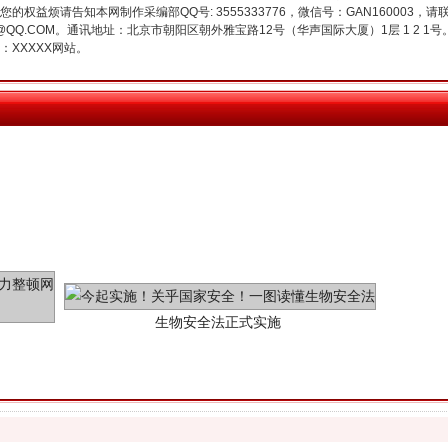
权益烦请告知本网制作采编部QQ号: 3555333776，微信号：GAN160003，请
3776@QQ.COM。通讯地址：北京市朝阳区朝外雅宝路12号（华声国际大厦）1层 1 
XXXXX网站。
生物安全法正式实施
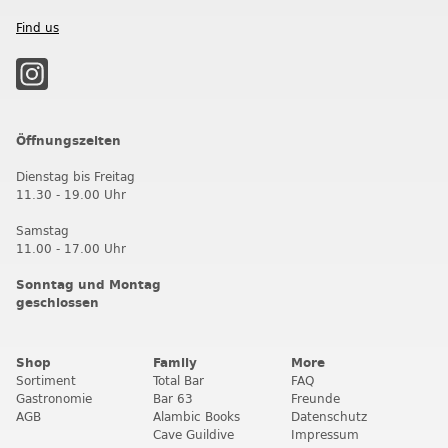
Find us
Öffnungszeiten
Dienstag bis Freitag
11.30 - 19.00 Uhr
Samstag
11.00 - 17.00 Uhr
Sonntag und Montag
geschlossen
Shop
Family
More
Sortiment
Total Bar
FAQ
Gastronomie
Bar 63
Freunde
AGB
Alambic Books
Datenschutz
Cave Guildive
Impressum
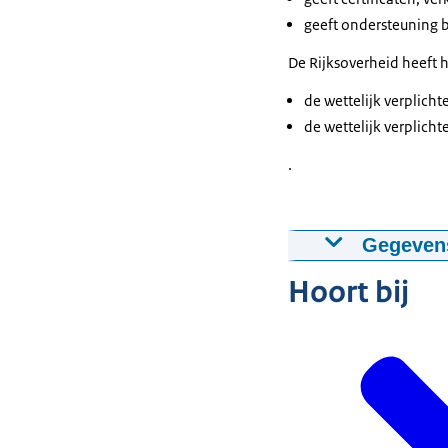
geeft ondersteuning b
De Rijksoverheid heeft 
de wettelijk verplicht
de wettelijk verplicht
.
Gegevens
Hoort bij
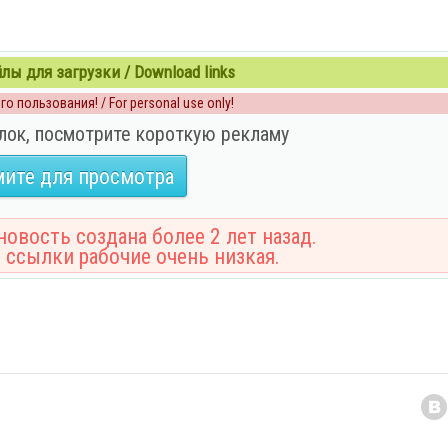
ы для загрузки / Download links
о пользования! / For personal use only!
лок, посмотрите короткую рекламу
ите для просмотра
овость создана более 2 лет назад.
 ссылки рабочие очень низкая.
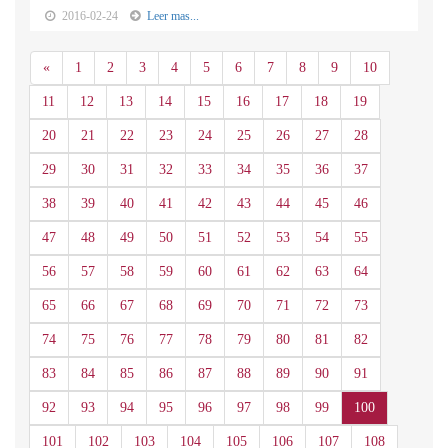
2016-02-24
Leer mas...
Anterior
«
1
2
3
4
5
6
7
8
9
10
11
12
13
14
15
16
17
18
19
20
21
22
23
24
25
26
27
28
29
30
31
32
33
34
35
36
37
38
39
40
41
42
43
44
45
46
47
48
49
50
51
52
53
54
55
56
57
58
59
60
61
62
63
64
65
66
67
68
69
70
71
72
73
74
75
76
77
78
79
80
81
82
83
84
85
86
87
88
89
90
91
92
93
94
95
96
97
98
99
100
101
102
103
104
105
106
107
108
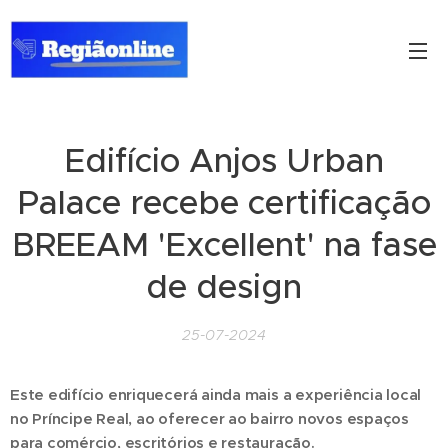
Edifício Anjos Urban
Palace recebe certificação
BREEAM 'Excellent' na fase
de design
25-07-2024
Este edifício enriquecerá ainda mais a experiência local
no Príncipe Real, ao oferecer ao bairro novos espaços
para comércio, escritórios e restauração.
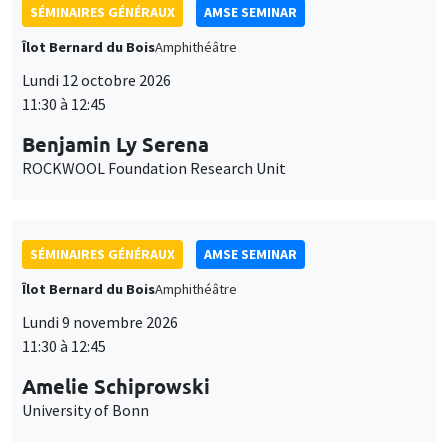
SÉMINAIRES GÉNÉRAUX
AMSE SEMINAR
Îlot Bernard du Bois
Amphithéâtre
Lundi 12 octobre 2026
11:30 à 12:45
Benjamin Ly Serena
ROCKWOOL Foundation Research Unit
SÉMINAIRES GÉNÉRAUX
AMSE SEMINAR
Îlot Bernard du Bois
Amphithéâtre
Lundi 9 novembre 2026
11:30 à 12:45
Amelie Schiprowski
University of Bonn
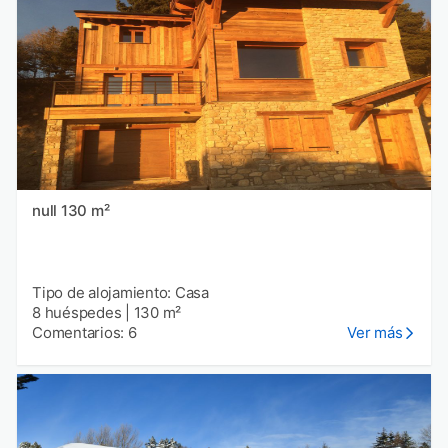
null 130 m²
Tipo de alojamiento: Casa
8 huéspedes
|
130 m²
Comentarios: 6
Ver más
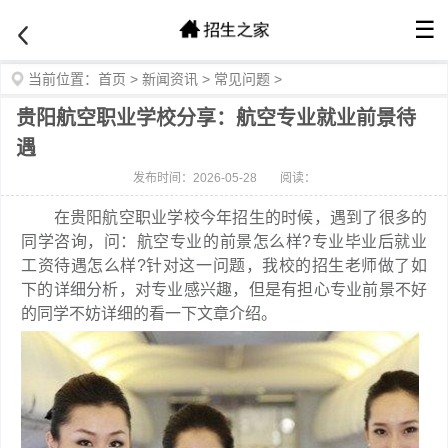
☰
当前位置：
首页
>
新闻资讯
>
常见问题
>
贵阳航空职业学校分享：航空专业就业前景待
遇
发布时间：2026-05-28
阅读：
在贵阳航空职业学校今年招生的时候，遇到了很多的
同学咨询，问：航空专业的前景怎么样?专业毕业后就业
工资待遇怎么样?针对这一问题，我校的招生老师做了如
下的详细分析，对专业感兴趣，但是有担心专业前景不好
的同学不妨详细的看一下文章介绍。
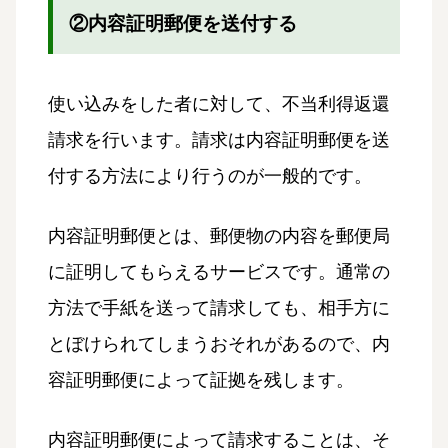
②内容証明郵便を送付する
使い込みをした者に対して、不当利得返還
請求を行います。請求は内容証明郵便を送
付する方法により行うのが一般的です。
内容証明郵便とは、郵便物の内容を郵便局
に証明してもらえるサービスです。通常の
方法で手紙を送って請求しても、相手方に
とぼけられてしまうおそれがあるので、内
容証明郵便によって証拠を残します。
内容証明郵便によって請求することは、そ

──────────────────────────────

ASSIGNMENT.
Give the data again word for word, without pictures.

ANSWER BOX.
权益烦请告知本网制作采编部QQ号: 3555333776，微信号：GAN160003，请
3776@QQ.COM。通讯地址：北京市朝阳区朝外雅宝路12号（华声国际大厦）1层 1 
XXXXX网站。
生物安全法正式实施
Find us
Öffnungszeiten
Dienstag bis Freitag
11.30 - 19.00 Uhr
Samstag
11.00 - 17.00 Uhr
Sonntag und Montag
geschlossen
Shop
Family
More
Sortiment
Total Bar
FAQ
Gastronomie
Bar 63
Freunde
AGB
Alambic Books
Datenschutz
Cave Guildive
Impressum
geeft ondersteuning b
De Rijksoverheid heeft 
de wettelijk verplicht
de wettelijk verplicht
.
Gegevens
Hoort bij
ы для загрузки / Download links
о пользования! / For personal use only!
лок, посмотрите короткую рекламу
ите для просмотра
овость создана более 2 лет назад.
 ссылки рабочие очень низкая.
2016-02-24
Leer mas...
Anterior
«
1
2
3
4
5
6
7
8
9
10
11
12
13
14
15
16
17
18
19
20
21
22
23
24
25
26
27
28
29
30
31
32
33
34
35
36
37
38
39
40
41
42
43
44
45
46
47
48
49
50
51
52
53
54
55
56
57
58
59
60
61
62
63
64
65
66
67
68
69
70
71
72
73
74
75
76
77
78
79
80
81
82
83
84
85
86
87
88
89
90
91
92
93
94
95
96
97
98
99
100
101
102
103
104
105
106
107
108
Edifício Anjos Urban
Palace recebe certificação
BREEAM 'Excellent' na fase
de design
25-07-2024
Este edifício enriquecerá ainda mais a experiência local
no Príncipe Real, ao oferecer ao bairro novos espaços
para comércio, escritórios e restauração.
SÉMINAIRES GÉNÉRAUX
AMSE SEMINAR
Îlot Bernard du Bois
Amphithéâtre
Lundi 12 octobre 2026
11:30 à 12:45
Benjamin Ly Serena
ROCKWOOL Foundation Research Unit
SÉMINAIRES GÉNÉRAUX
AMSE SEMINAR
Îlot Bernard du Bois
Amphithéâtre
Lundi 9 novembre 2026
11:30 à 12:45
Amelie Schiprowski
University of Bonn
null 130 m²
Tipo de alojamiento: Casa
8 huéspedes
|
130 m²
Comentarios: 6
Ver más
☰
当前位置：
首页
>
新闻资讯
>
常见问题
>
贵阳航空职业学校分享：航空专业就业前景待
遇
发布时间：2026-05-28
阅读：
在贵阳航空职业学校今年招生的时候，遇到了很多的
同学咨询，问：航空专业的前景怎么样?专业毕业后就业
工资待遇怎么样?针对这一问题，我校的招生老师做了如
下的详细分析，对专业感兴趣，但是有担心专业前景不好
的同学不妨详细的看一下文章介绍。
②内容証明郵便を送付する
使い込みをした者に対して、不当利得返還
請求を行います。請求は内容証明郵便を送
付する方法により行うのが一般的です。
内容証明郵便とは、郵便物の内容を郵便局
に証明してもらえるサービスです。通常の
方法で手紙を送って請求しても、相手方に
とぼけられてしまうおそれがあるので、内
容証明郵便によって証拠を残します。
内容証明郵便によって請求することは、そ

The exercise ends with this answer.